State lawmakers introduced a bill that would require all new school buses to come equipped with seat belts and electronic stability control and collision avoidance systems. Photo courtesy Des Moines (Iowa) Public Schools
State lawmakers introduced a bill that would require all new school buses to come equipped with seat belts and electronic stability control and collision avoidance systems. Photo courtesy Des Moines (Iowa) Public Schools
SANTA FE, N.M. — State lawmakers here have introduced legislation that would require seat belts on new school buses, KRWG reports.

House Bill 265, introduced by Rep. Jack Chatfield and Rep. Bill Rehm, would require that all new school buses purchased on or after Jan. 2020 come equipped with seat belts. The buses would also be required to include electronic stability control and collision avoidance systems.

Chatfield told KRWG that since students are expected to wear seat belts in a personal vehicle, the same should apply for when they are riding in school buses. Rep. Rehm added that “automatic braking and traction control will add more safety to school bus travel.”

HB 265 is currently scheduled for review by the House Education Committee, according to the state legislature's website. If the legislation is passed, New Mexico would be joining several other states, including California, Nevada, New York, New Jersey, and Florida, that require seat belts on school buses.

As SBF previously reported in August, New Jersey Gov. Phil Murphy signed a law that upgrades the requirement for seat belts on new school buses from lap-only belts to lap-shoulder belts. The legislation was created in response to a school bus crash that killed a teacher and a student in May. The bus was carrying 38 students and seven adults from Paramus Public Schools, and had collided with a dump truck on a highway.

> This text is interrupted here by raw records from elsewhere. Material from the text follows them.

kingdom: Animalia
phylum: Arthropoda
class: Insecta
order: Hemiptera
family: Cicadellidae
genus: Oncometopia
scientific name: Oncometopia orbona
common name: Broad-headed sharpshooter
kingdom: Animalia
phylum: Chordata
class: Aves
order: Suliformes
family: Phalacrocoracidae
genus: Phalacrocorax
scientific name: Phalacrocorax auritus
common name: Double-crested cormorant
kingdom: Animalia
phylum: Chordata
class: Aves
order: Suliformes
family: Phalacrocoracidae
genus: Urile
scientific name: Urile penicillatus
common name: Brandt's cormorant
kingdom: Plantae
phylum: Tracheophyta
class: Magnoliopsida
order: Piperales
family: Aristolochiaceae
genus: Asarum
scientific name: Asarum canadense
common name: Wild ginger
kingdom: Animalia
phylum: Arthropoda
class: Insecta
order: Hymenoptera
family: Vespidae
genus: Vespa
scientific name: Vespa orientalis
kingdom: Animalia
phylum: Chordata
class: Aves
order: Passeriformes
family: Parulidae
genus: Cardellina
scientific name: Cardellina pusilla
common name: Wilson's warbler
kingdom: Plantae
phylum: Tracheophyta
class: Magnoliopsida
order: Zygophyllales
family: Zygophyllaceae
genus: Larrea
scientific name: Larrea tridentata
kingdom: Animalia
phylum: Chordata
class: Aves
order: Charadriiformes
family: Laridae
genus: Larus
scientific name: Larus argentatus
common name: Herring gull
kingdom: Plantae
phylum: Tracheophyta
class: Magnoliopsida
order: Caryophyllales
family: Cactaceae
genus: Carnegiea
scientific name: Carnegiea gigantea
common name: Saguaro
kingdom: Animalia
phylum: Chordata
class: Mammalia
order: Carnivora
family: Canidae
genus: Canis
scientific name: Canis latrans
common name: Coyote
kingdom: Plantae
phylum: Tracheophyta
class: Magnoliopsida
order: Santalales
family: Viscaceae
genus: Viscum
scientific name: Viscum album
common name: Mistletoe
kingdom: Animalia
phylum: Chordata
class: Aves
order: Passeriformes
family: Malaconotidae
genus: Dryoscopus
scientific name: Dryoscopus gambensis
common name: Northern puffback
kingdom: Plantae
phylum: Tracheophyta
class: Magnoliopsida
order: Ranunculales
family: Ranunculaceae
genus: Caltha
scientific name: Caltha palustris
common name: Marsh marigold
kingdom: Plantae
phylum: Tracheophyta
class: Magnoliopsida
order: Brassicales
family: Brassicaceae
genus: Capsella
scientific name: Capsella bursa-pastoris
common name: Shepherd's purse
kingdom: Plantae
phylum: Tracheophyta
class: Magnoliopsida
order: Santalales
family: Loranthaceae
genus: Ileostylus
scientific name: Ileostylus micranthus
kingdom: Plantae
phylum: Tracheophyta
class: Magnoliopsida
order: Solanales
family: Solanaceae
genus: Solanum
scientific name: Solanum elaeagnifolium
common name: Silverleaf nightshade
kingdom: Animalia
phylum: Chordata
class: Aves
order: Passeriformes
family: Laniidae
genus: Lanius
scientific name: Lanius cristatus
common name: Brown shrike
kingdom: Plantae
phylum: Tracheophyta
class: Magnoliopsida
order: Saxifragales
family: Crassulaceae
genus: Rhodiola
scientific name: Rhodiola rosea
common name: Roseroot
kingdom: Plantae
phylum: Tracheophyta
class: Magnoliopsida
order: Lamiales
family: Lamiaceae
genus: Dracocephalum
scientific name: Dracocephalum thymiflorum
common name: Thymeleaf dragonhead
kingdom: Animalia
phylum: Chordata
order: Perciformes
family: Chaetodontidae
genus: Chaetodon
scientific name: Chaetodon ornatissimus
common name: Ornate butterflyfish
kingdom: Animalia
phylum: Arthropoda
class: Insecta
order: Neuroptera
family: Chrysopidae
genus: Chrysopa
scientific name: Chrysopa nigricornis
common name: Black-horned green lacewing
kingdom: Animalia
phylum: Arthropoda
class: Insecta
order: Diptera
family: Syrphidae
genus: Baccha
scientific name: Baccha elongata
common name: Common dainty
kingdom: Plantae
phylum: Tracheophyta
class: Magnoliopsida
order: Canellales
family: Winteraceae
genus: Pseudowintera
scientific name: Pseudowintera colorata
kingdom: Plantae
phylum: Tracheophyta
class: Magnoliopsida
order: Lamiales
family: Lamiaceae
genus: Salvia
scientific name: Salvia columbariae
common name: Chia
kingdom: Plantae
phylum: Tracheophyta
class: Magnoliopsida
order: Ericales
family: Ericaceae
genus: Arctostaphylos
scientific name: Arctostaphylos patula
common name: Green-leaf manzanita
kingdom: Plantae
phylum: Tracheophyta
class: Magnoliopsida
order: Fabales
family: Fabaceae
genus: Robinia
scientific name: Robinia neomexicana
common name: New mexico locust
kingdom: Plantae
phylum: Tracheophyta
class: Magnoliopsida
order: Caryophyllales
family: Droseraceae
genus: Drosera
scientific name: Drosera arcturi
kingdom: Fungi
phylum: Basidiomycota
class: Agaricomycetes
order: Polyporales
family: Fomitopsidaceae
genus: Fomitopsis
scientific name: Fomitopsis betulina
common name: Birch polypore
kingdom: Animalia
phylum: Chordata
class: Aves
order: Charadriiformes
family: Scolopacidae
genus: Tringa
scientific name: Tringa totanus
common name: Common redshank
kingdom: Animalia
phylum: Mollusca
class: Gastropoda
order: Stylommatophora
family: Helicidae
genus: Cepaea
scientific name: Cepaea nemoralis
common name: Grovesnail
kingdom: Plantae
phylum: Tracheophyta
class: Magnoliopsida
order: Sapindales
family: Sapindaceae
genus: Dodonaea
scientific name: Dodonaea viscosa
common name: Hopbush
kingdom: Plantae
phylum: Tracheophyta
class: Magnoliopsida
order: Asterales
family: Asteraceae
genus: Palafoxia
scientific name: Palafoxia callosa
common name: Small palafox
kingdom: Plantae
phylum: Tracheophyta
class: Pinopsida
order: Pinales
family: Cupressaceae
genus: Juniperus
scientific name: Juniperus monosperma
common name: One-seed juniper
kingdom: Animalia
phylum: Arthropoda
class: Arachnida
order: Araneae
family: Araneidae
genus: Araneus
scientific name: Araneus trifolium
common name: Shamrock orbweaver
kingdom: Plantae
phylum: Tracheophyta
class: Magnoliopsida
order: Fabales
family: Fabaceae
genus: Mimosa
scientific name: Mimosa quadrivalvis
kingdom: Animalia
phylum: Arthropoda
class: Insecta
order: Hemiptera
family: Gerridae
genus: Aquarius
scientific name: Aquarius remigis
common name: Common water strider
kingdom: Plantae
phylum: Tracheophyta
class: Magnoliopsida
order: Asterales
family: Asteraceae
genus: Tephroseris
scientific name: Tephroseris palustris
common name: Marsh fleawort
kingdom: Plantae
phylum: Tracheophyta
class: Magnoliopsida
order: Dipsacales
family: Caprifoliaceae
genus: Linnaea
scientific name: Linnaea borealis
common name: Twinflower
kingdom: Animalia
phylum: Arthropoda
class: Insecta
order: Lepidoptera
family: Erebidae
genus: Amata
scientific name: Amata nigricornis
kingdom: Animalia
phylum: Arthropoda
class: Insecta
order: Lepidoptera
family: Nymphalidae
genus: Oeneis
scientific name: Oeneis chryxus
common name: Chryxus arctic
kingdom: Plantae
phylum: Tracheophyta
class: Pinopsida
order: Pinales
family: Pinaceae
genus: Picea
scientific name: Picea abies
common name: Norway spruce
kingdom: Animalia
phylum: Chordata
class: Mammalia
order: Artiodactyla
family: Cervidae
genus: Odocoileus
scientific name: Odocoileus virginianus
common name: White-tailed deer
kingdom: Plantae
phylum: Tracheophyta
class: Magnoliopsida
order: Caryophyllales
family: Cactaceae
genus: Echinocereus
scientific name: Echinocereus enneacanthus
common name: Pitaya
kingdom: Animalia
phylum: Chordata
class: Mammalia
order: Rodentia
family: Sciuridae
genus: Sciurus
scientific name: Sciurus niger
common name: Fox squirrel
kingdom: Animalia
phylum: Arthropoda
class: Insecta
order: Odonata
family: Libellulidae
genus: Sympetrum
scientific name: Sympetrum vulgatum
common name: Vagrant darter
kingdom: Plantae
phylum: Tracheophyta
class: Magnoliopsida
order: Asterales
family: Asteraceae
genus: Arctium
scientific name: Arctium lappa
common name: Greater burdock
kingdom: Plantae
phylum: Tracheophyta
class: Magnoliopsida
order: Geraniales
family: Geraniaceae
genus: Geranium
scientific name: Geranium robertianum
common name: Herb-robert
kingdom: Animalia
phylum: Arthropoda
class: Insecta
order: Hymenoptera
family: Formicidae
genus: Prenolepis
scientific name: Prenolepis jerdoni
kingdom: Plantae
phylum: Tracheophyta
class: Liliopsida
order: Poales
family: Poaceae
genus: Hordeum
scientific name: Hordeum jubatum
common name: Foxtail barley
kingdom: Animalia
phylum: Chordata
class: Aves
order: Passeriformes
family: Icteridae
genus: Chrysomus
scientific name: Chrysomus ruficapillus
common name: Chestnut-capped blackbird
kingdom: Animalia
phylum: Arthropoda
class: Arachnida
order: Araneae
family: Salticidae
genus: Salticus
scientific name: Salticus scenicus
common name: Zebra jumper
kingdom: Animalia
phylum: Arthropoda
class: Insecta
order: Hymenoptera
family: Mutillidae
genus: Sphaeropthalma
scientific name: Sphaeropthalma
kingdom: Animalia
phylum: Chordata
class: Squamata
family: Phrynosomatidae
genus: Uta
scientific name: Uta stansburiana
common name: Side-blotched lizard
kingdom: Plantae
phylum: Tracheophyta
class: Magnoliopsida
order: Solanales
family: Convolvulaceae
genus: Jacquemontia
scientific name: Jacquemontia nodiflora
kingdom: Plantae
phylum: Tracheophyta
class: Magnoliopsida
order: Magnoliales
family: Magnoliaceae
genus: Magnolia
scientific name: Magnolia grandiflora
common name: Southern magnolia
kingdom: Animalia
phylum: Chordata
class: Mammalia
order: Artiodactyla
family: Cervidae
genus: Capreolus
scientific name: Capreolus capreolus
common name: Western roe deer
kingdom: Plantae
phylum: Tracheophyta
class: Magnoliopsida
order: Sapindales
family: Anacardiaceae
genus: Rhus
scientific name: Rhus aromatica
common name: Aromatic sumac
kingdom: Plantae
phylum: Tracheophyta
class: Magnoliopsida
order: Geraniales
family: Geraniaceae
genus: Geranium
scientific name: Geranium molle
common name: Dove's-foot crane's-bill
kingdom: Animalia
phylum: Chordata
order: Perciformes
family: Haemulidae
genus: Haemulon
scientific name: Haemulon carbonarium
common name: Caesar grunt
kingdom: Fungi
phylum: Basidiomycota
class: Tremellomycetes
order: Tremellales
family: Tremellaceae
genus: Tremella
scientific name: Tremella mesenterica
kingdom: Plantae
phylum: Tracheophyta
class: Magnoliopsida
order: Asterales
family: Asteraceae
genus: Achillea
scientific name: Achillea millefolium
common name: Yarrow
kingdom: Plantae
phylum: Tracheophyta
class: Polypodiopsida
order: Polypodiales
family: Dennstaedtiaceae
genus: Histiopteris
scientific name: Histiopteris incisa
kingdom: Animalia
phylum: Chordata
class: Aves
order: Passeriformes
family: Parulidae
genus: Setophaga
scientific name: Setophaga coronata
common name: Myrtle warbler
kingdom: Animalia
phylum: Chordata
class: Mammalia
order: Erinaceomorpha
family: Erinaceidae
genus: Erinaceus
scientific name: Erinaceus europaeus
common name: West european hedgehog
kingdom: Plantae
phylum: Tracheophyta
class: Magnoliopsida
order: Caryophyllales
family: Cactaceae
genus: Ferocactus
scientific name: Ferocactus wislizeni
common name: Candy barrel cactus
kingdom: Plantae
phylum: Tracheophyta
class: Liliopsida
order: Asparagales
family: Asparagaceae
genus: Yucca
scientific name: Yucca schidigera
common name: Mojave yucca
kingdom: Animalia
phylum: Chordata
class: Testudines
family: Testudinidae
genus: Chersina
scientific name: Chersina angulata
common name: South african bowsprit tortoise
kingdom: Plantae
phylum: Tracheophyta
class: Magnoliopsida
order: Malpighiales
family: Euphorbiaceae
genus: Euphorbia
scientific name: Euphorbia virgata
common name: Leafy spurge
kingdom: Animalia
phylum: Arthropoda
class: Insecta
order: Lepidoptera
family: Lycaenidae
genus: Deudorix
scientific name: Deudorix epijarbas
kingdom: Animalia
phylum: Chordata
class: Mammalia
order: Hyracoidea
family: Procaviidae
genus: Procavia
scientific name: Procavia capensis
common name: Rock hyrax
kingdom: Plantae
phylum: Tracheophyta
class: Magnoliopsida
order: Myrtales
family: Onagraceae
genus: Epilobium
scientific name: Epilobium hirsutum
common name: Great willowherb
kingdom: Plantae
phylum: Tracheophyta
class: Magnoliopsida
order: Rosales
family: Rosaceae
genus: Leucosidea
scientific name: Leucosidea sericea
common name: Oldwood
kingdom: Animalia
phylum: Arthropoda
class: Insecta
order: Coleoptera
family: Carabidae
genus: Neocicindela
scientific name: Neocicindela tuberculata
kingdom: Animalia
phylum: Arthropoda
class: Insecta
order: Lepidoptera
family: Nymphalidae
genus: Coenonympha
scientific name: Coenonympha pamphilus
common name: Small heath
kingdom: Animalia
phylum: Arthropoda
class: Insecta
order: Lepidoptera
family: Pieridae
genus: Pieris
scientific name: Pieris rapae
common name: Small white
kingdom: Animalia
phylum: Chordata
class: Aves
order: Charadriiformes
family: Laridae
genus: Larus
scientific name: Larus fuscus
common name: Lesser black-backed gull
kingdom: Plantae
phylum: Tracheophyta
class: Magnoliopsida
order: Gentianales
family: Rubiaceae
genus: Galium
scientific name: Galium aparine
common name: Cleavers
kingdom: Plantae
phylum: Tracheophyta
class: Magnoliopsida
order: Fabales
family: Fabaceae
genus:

Related Topics: electronic stability control, New Mexico, seat belts

Sadiah Thompson Assistant Editor
Comments ( 2 )
  • Bob Thompson

     | about 7 days ago

    I respectfully disagree! Talk to the school bus drivers and you will hear a different view. Put a bus full of elementary students in seat belts and see what happens if the bus catches fire. How does one bus driver assist 50 (+) panicked children out of their seat belts and out of the bus quickly? From the point of ignition to fully engulfed in flames takes only 3 minutes. How many lives would be lost because the extra time it takes to evacuate (this doesn't even take into account the smoke and fumes from the fire)? This also applies to a bus ending up in a water hazard (river, pond, etc.). In a rollover accident, you now have students suspended, unable to free themselves due to inertia locks and their own weight on the belts. How many internal injuries would be suffered and they are trapped, suspended. (Add water or fire to this and you have a disaster!) The yellow school bus is still the safest form of transportation in this country and has been for several years! If you truly want to make them safer, then make sure the drivers and properly vetted and trained. Of the recent fatal accidents that made national news, there were some drivers unqualified in the buses making poor and, many times, reckless decisions that caused the accidents. For the cost of the seat belts, spend the money for ongoing driver training, proper vetting and pay that matches the tremendous responsibility the drivers shoulder everyday. They are the most valuable tool in student safety!